Thursday, 4 June 2009

J&K Rail Link :

Shridharan

blows whistle on safety


NEW DELHI : Delhi metro chief E Shridharan has blown the whistle on the irregularities in the seven-year-old railway project of linking Kashmir valley with the rest of the country.

If the present alignment of laying the track along landslide-prone mountain slopes is not scrapped, Shridharan said that the project which was due to be completed in 2007 could take another 20 years and the line would still be unsafe and unstable.

In a letter on May 19 to an expert committee reviewing the proposal of changing the present alignment, Shridharan said, "During the last seven years the project on the present alignment could show only a progress of 10%. At this rate, the project would take another 20 years for completion and the cost would go up four to five times. The resultant alignment will not be stable and the high bridges would be highly vulnerable from security point of view."

The last time Shridharan had questioned the bona fides of a project proved to be prescient: weeks before the Satyam scandal erupted, he exposed the undue benefits conferred on its sister concern Maytas by the Andra government in Hyderabad's metro project in which he was a consultant.

Shridharan's intervention in the J&K project follows a request made to him on March 26 by the then Member Engineering in the railway board, S K Vij, five days before his retirement.

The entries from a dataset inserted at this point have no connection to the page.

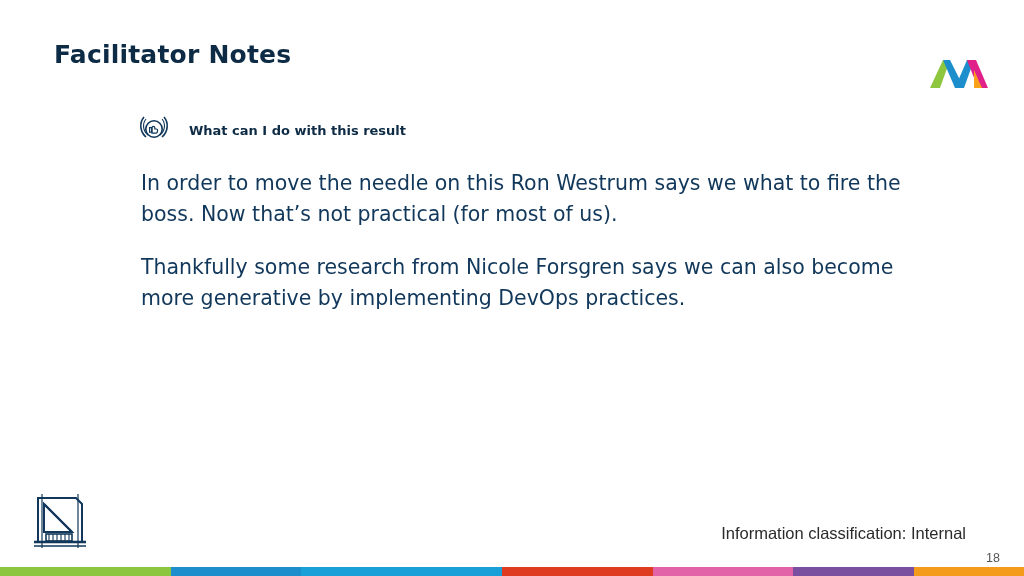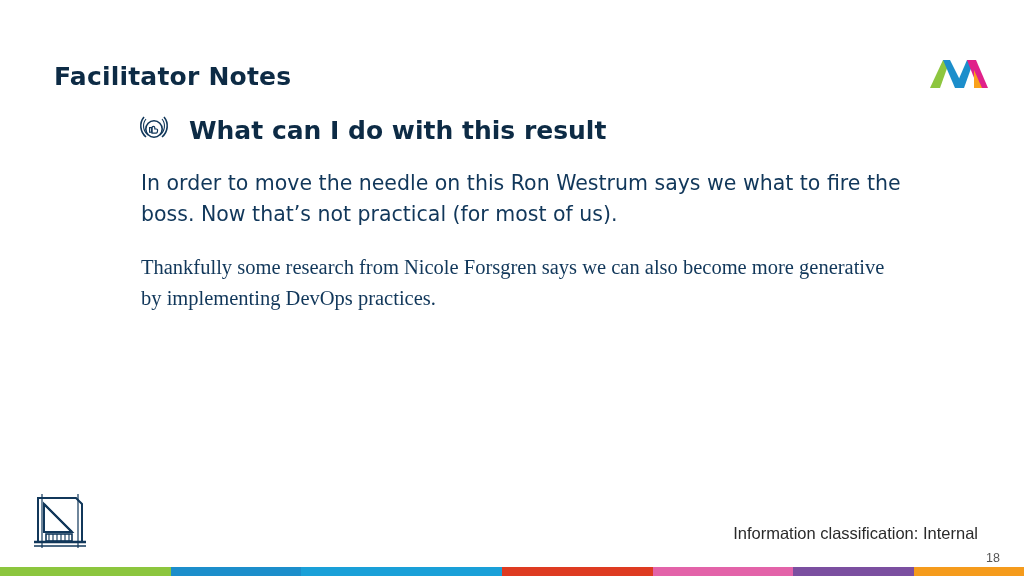"Facilitator Notes" .slide-title { top: 62px -> 40px }
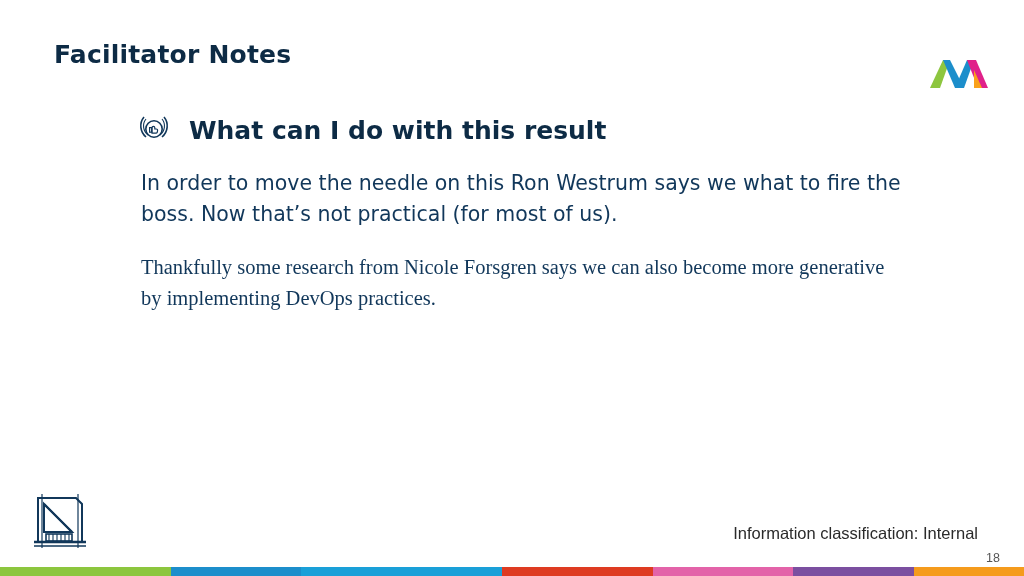"What can I do with" .heading-text { font-size: 25px -> 13px }
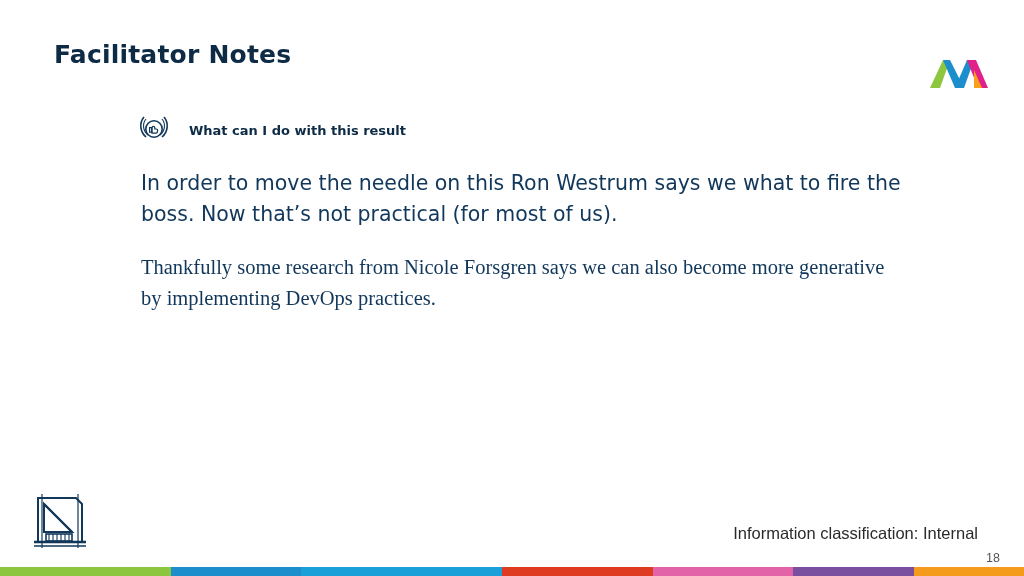"Thankfully some research from Nicole" .body p:last-child { font-family: Liberation Serif, serif -> none }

Having already rolled back the unviable component of building the world's highest arch bridge on Chenab across an unstable gorge, Vij sought Shridharan's help in an obvious bid to counter the powerful lobby within the railways which wanted the present alignment to be retained lest they be held accountable for losses running into hundreds of crores.

Shridharan backed Vij's idea of switching to a straighter and shorter alignment, which is designed to avoid exposure to landslides as it uses advanced technology of tunnelling through mountains from Katra to Banihal. As a corollary, Shridharan endorsed the proposal of increasing the gradient from 1:100 to 1:40 since the entire route would anyway be electrified.

It remains to be seen whether the expert committee, will accept Shridharan's advise to depart completely from the present alignment. The committee headed by former railway board chairman M Ravindra is however under pressure to suggest retention of the present alignment with minor changes. This is because, Vij's successor Rakesh Chopra and Member Traffic Shri Prakash issued an order last month stating that the gradient should in no circumstances exceed 1:80.

The order seeks to undermine the discretion of the expert committee as it makes it harder to straighten the present serpentine alignment and raises the prospect of reviving the much-touted Chenab bridge.